2016 Rio Olympics

Older athletes make fierce competitors at Rio Olympics

These athletes prove younger isn’t necessarily better in the world of Olympic sport

He's back Michael Phelps spits water after swimming in the men's 200-meter individual medley preliminaries at the U.S. Olympic swimming trials, Thursday, June 30, 2016, in Omaha, Neb. (Mark J. Terrill/AP)

He’s back. Michael Phelps spits water after swimming in the men’s 200-meter individual medley preliminaries at the U.S. Olympic swimming trials, Thursday, June 30, 2016, in Omaha, Neb. (Mark J. Terrill/AP)

Olympic athletes are accustomed to breaking records. It’s what they’re there to do, after all. But while most of us focus on the records being shattered on the field—or in the pool, on the track, you name it—the current crop of Olympians is also pushing the boundaries of what we typically consider the human body’s prime years for athletic achievement. The average age for athletes competing in Rio is 26, but several notable outliers stand out.

Take Mary Hanna, the 61-year-old Australian equestrian who’s the oldest athlete competing in Rio. This is her fifth swing at an Olympic medal. Philip Dutton, the oldest athlete with Team USA and another equestrian, is 52. They still fall far short of the oldest-ever Olympian, 1920 competitor Oscar Swahn of Sweden, who attended his third Olympics at the advanced age of 72. (Longtime Canadian equestrian Ian Millar was 65 years old when he won a silver medal in London four years ago, his record-setting 10th Summer Games.)

But it’s not just the competitors in sports that arguably involve less raw physical power who are getting older. This week, American cyclist Kristin Armstrong became the oldest woman to win a gold medal in her sport when she snagged her third consecutive top prize in the time trial on Wednesday, a day before her 43rd birthday; she was older than every other competitor by at least seven years. Jo Pavey is now the first British athlete to compete in five Olympics, having run the 10,000-m on Friday and placing 15th overall.

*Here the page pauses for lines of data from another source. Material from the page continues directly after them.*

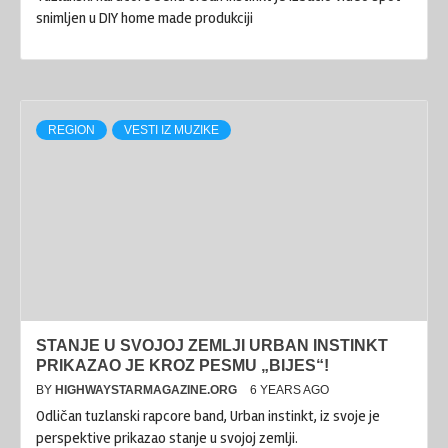
snimljen u DIY home made produkciji
REGION
VESTI IZ MUZIKE
STANJE U SVOJOJ ZEMLJI URBAN INSTINKT
PRIKAZAO JE KROZ PESMU „BIJES“!
BY
HIGHWAYSTARMAGAZINE.ORG
6 YEARS AGO
Odličan tuzlanski rapcore band, Urban instinkt, iz svoje je
perspektive prikazao stanje u svojoj zemlji.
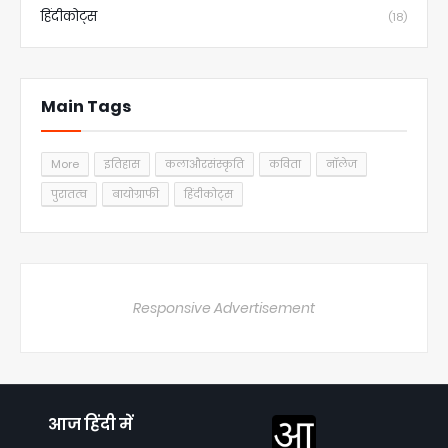
हिंदीकोट्स
(18)
Main Tags
More
इतिहास
कलाऔरसंस्कृति
कविता
नॉलेज
पुरातत्व
बायोग्राफी
हिंदीकोट्स
Responsive Advertisement
आज हिंदी में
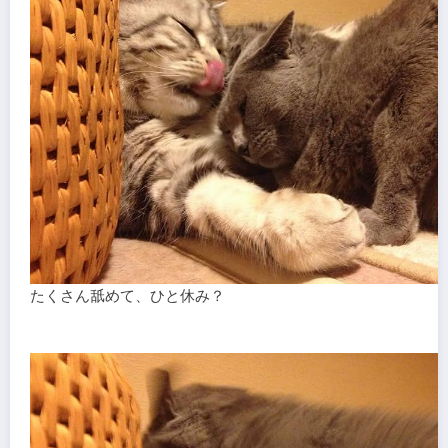
たくさん舐めて、ひと休み？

Lesley Thompson-Willie is the oldest member of Team Canada at 56 and has tied the record for the most Olympics in which a woman has competed: eight. As the rowing team’s coxswain, she’s competing alongside a group of 19- to 29-year-olds. On Wednesday, Thompson-Willie and her band of youthful teammates qualified for the women’s eight rowing finals, to be held Aug. 13.

Not far behind her is Oksana Chusovitina, the 41-year-old from Uzbekistan currently at her seventh consecutive Olympic competition. Chusovitina is a gymnast, a sport that had to install a minimum age requirement (16) and that athletes rarely compete in past their mid-twenties. Unsurprisingly, she’s the oldest woman to compete in the sport in Olympic history.

Last but obviously not least, American swimming sensation Michael Phelps. While at 31 he’s nowhere near the oldest competitor in Rio, he’s several years past the typical peak for male swimmers, which is around 24. And yet this year he’s already added another four gold medals to increase his personal total to 22, prompting CNN to note that the last Olympian to come close to Phelps’s medal count was Leonidas of Rhodes, “a runner who competed between 164 and 152 BC.”

While they’re not all shattering records that have stood for 2,000-odd years, all of these athletes prove that, despite what we may think about sport and fitness, youth isn’t a prerequisite for Olympic glory.